A few days later, a lady came in and bought a Bible. As she was thanked and handed the purchase and receipt, the woman hesitated and said, “Aren’t you going to pray? My friend was here the other day and said he heard you praying over a Bible.” The man had been paying attention, after all!

She told of another time when she had been working on bookkeeping upstairs when her employee called up to her that a person wanted a blessing prayed on the Bible she had just bought. Since the proprietor was recovering from a car accident injury and not wanting to go back down the stairs, she responded to the cashier, herself a devout Christian, “Well, I’m in the middle of something, so you go ahead and pray.” The customer quickly called out, “No! I want you to pray!” Turns out that several of her family had received her prayer-blessings on their Bibles, and she didn’t want to break the chain of continuity.

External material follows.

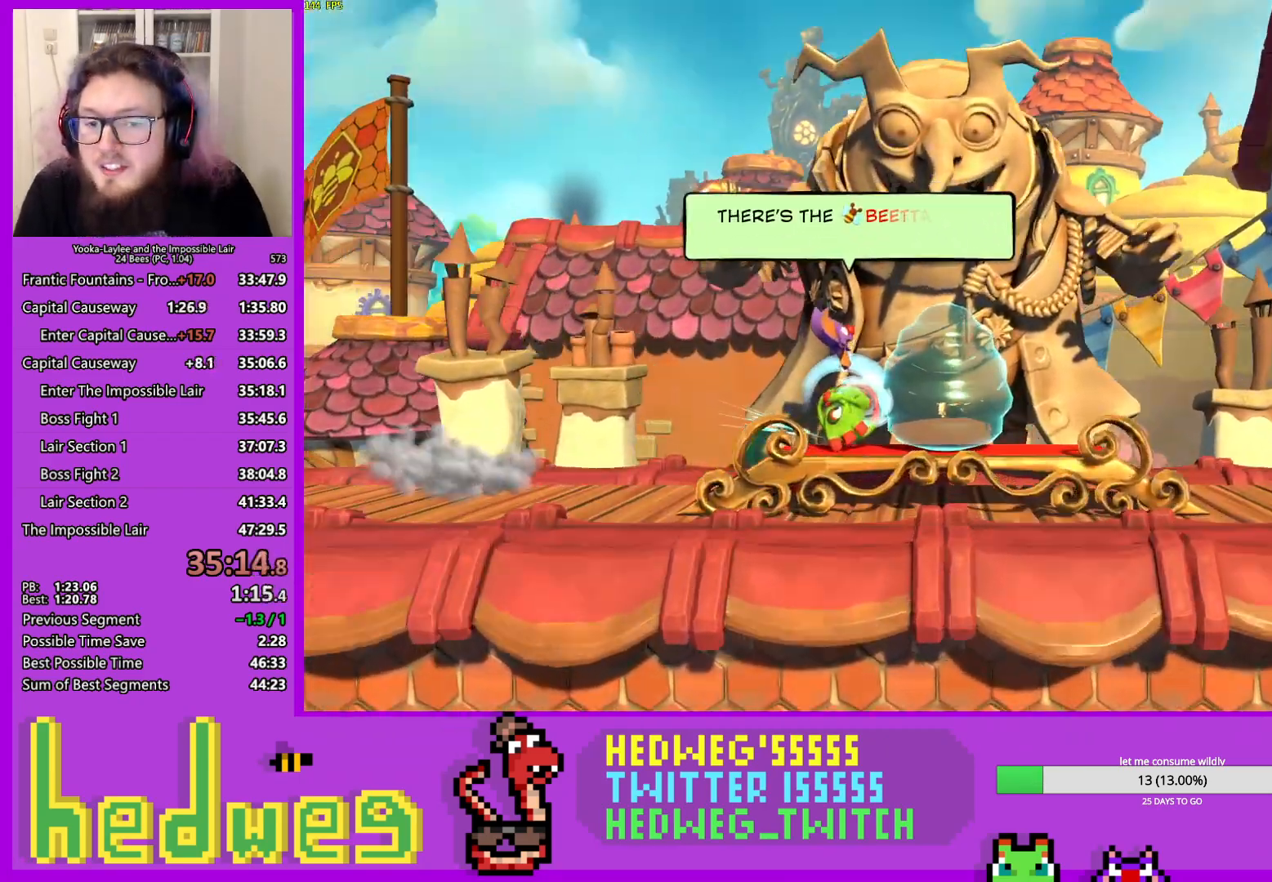
{"buttons": [], "left_stick": "center", "right_stick": "center", "events": [[184, "left_stick", "center"]]}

“Pastors are always being called upon to pray for others,” the bookstore owner reflected, “So it probably meant a lot for that pastor to hear that you had prayed for him the other day. I know it meant a lot to me,” she concluded.

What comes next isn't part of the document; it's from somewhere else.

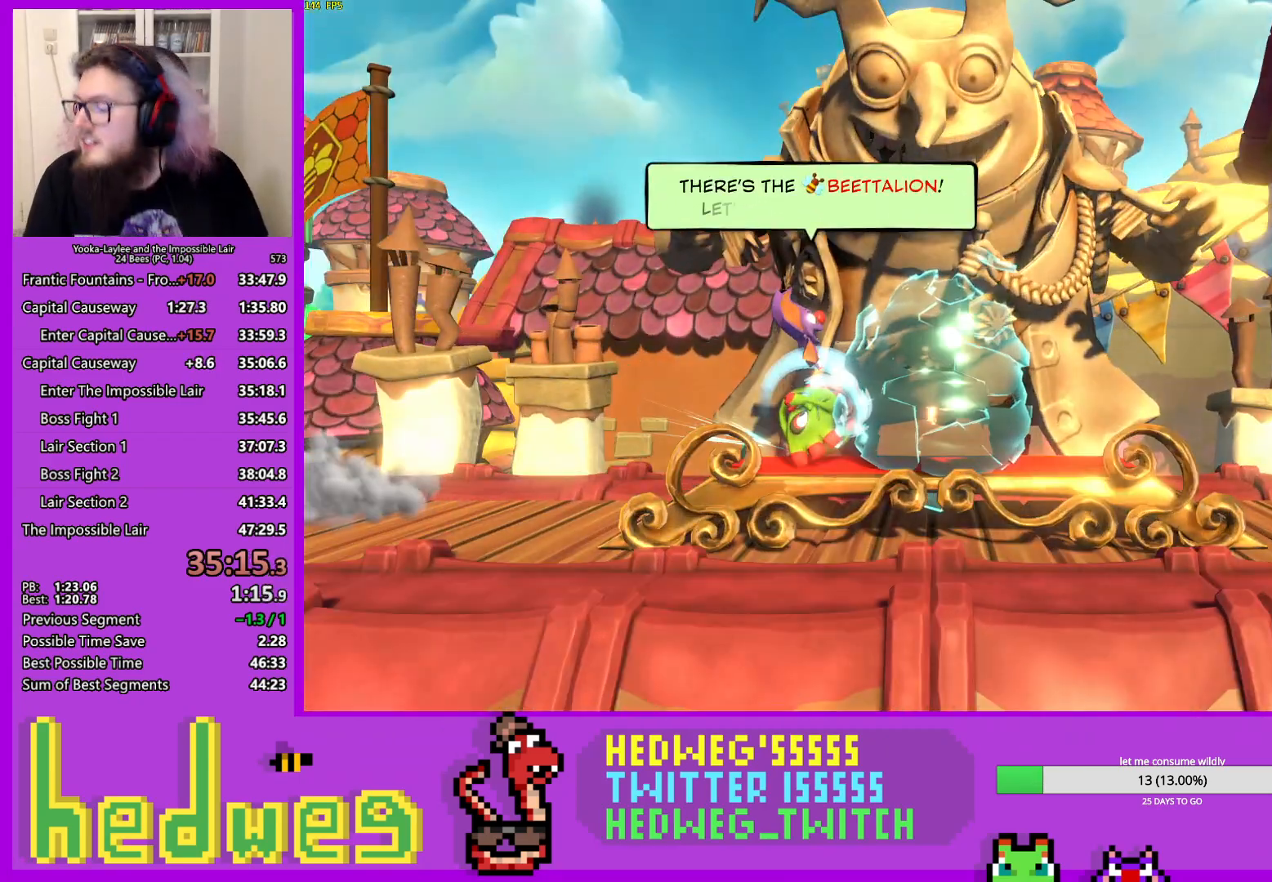
{"buttons": [], "left_stick": "center", "right_stick": "center", "events": []}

We know from what Jesus said in the Bible that prayers don’t have to be long to be effective, Matthew 6:5-7. It is not our much speaking and vain repetitions that he desires. A simple prayer from the heart is worth more than all the flowery words, and a little does go a long way.

Wednesday, November 10, 2010

Skype! Yikes!

What a wonderful surprise I had yesterday! My son was fiddling with and manipulating my computer by remote, and he hooked me up with Skype! Suddenly I was in their living room seeing my 3-year-old granddaughter face-to-face and having a conversation with her! We talked about her 4th birthday coming up (“I’m having a Sweet Pea birthday cake, and my party is at the zoo!”), her playmates (“Gabe won’t marry me because he’s mad!”). Then she thrust her doll into view (“It’s Barbie, from Toy Story 3!”) Her enormous blue eyes lit up as she went on, “I want to tell you about my dream! I dreamed my friends were over, then I couldn’t find them!”

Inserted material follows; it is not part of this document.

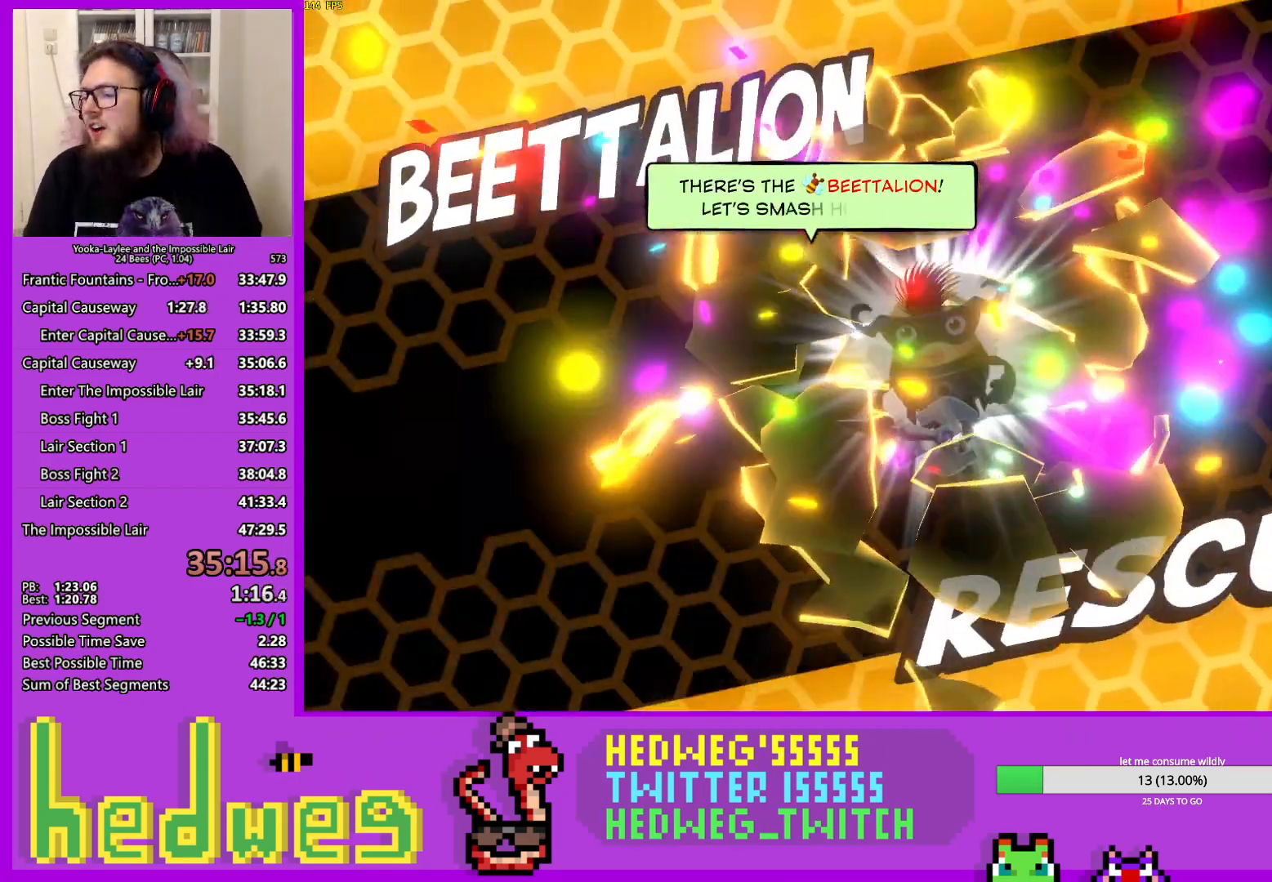
{"buttons": [], "left_stick": "center", "right_stick": "center", "events": []}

I asked her if she wanted to go to school, now that she was turning four. “Actually,” she said, “I do go to school at my church. We have praise and worship! And we have snacks!”

“Do you practice letters and numbers?” I asked her, to which her reply was, “Well, 3’s are kind of hard. They are…uh…different.”

I hadn’t seen their family much this summer, but briefly in Tennessee for a family wedding a couple of months ago. I don’t think I even had a conversation with her then, busy as she was dashing around with cousins. It’s amazing how fast kids change. Here she was, articulate, animated, dimpled smile flashing and blonde curls bouncing. Be still, my heart! If baby Maddie hadn’t been asleep, it would have been double the fun.

Later that evening when PaPa was home, we got on Skype again. This time 19-month-old Maddie was in on the fun, if escaping to distant corners of the room in pursuit of some elusive toy. At one point, they got on a battery-powered 4-wheeler and zipped around riding double. I remembered when Maddie had received that as a first-birthday present, and, standing beside it, she turned the ignition and hung on for dear life as it took off with her. She must have grown into it a bit by now.

“I forgot to tell you something about my dream,” Anne-Marie announced, coming into view, then, distracted, the moment was lost. We are looking forward to our trip to see them as we meet at our son, Trevor’s, house, for Thanksgiving. An outing to an Amish Homestead Fair is planned for Friday following the holiday. With the petting zoo, carriage rides, craft exhibitions, and musical performances, I’m sure it will be a wonderful excursion for one and all. Until then, I can see them on Skype, and maybe Anne-Marie will remember more of her dream. Meanwhile, she and her little sister will populate mine.

Tuesday, November 9, 2010

Do You Remember?

Now where were those pickles? Peering behind everything in the refrigerator, I couldn’t see them. I had made grilled cheese sandwiches and tomato soup for lunch, and I remembered the dill slices we had bought. I could just imagine their crisp, salty flavor with the melted cheese of the sandwiches. “Howard,” I called to my husband as he sat on the porch swing waiting to eat, “did you put those pickles somewhere when we unpacked the groceries?”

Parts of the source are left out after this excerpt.